From its very beginning photography has also been used as an instrument for expressing the city and facilitating our orientation in it. The broad spectrum of the urban fabric has been shown in numerous photographs in order to communicate at least pictorial clarity. The photographic approaches to this fascinating phenomenon range from classical portraits of the city to the aesthetics of the backyards, from the edges of the city to the sites of the so-called power. The theme of the city has been measured and/or catalogued at different times and under various points of view. In connection with other systems of description photography unfolds the city and communicates a cursory insight into its structure and the changes in this structure.
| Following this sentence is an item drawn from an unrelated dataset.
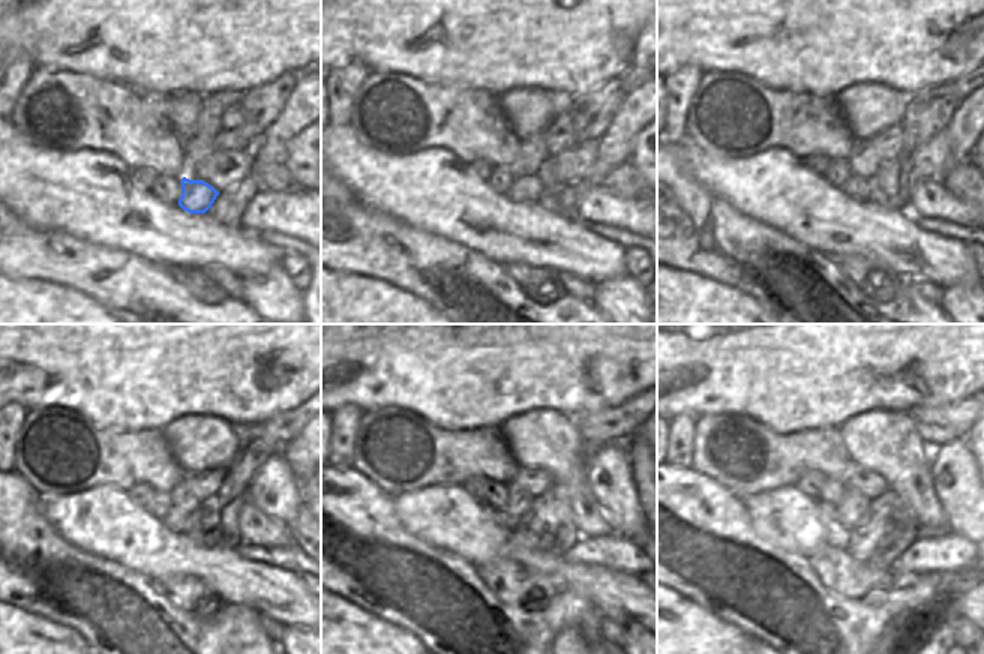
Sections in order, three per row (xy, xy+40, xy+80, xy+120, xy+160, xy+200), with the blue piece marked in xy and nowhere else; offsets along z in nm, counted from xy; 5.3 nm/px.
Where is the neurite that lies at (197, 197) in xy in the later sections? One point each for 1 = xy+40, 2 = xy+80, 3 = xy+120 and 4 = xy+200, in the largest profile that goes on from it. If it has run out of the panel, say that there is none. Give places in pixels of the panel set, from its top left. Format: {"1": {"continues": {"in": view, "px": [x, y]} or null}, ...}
{"1": {"continues": {"in": "xy+40", "px": [524, 189]}}, "2": {"continues": {"in": "xy+80", "px": [857, 188]}}, "3": {"continues": {"in": "xy+120", "px": [174, 521]}}, "4": {"continues": {"in": "xy+200", "px": [837, 536]}}}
Sabine Bitter and Helmut Weber deal with these urban fluid dynamics in different ways. In their various projects and exhibitions they explore those dynamic systems that pervade the cities, determining their lives. They survey places and spaces by means of photography and video, either recording their inscribed mechanisms or the movement lines that can be determined there. Prototypically they always use pictorial material from airports, those crystallization centres of a condensed traffic flow that although outside the cities have increasingly taken over urban functions. In the past few years these terminals have developed into a kind of inverted urban centres that no longer function just as turn-tables for departure and arrival. Equipped with a full range of infrastructural facilities, service centres, recreational facilities and hotels (and all of these with a direct connection to the entire world), they define for many business people today their entire movement radius and perceptual horizon. The city in the background disappears from the scene or is taken in through postcards. What is lost is the immediate experience of the urban space, the system of signs from which we derive our identity that is given up at the expense of functional optimizing. Without wanting to comment on this development, Bitter/Weber deal with these new spatial and perceptual conditions, exploring the relationship between the individual and the mass and uncovering layers of the new urban situation. A characteristic feature of this concern is their terse way of dealing with these situations and their generally calm tone.
Ernst Logar deals with the theme of HongKong in a comparably direct way. He approaches this dynamic agglomeration of people and buildings by means of a camera obscura, that primitive black box which captures the surrounding space without a lense or lightmeter. With exposure times of between 15 minutes and one hour per picture he recorded the static relationships of that metropolis. These photographs dissolve the people and the flow of movement, they seem to have inhaled the different speeds and they exude a tense continuance. Hong Kong as a man-made landscape blurs into its own stage set, turning into the visible background for its proverbial activity. The dynamics of the city are represented only in its architecture and the necessary building sites and in fact our own knowledge of the situation there. Ernst Logar's photographs are mental starting points for structural travels in our minds, they do not provide dynamic information but the necessary background for a further concern with them.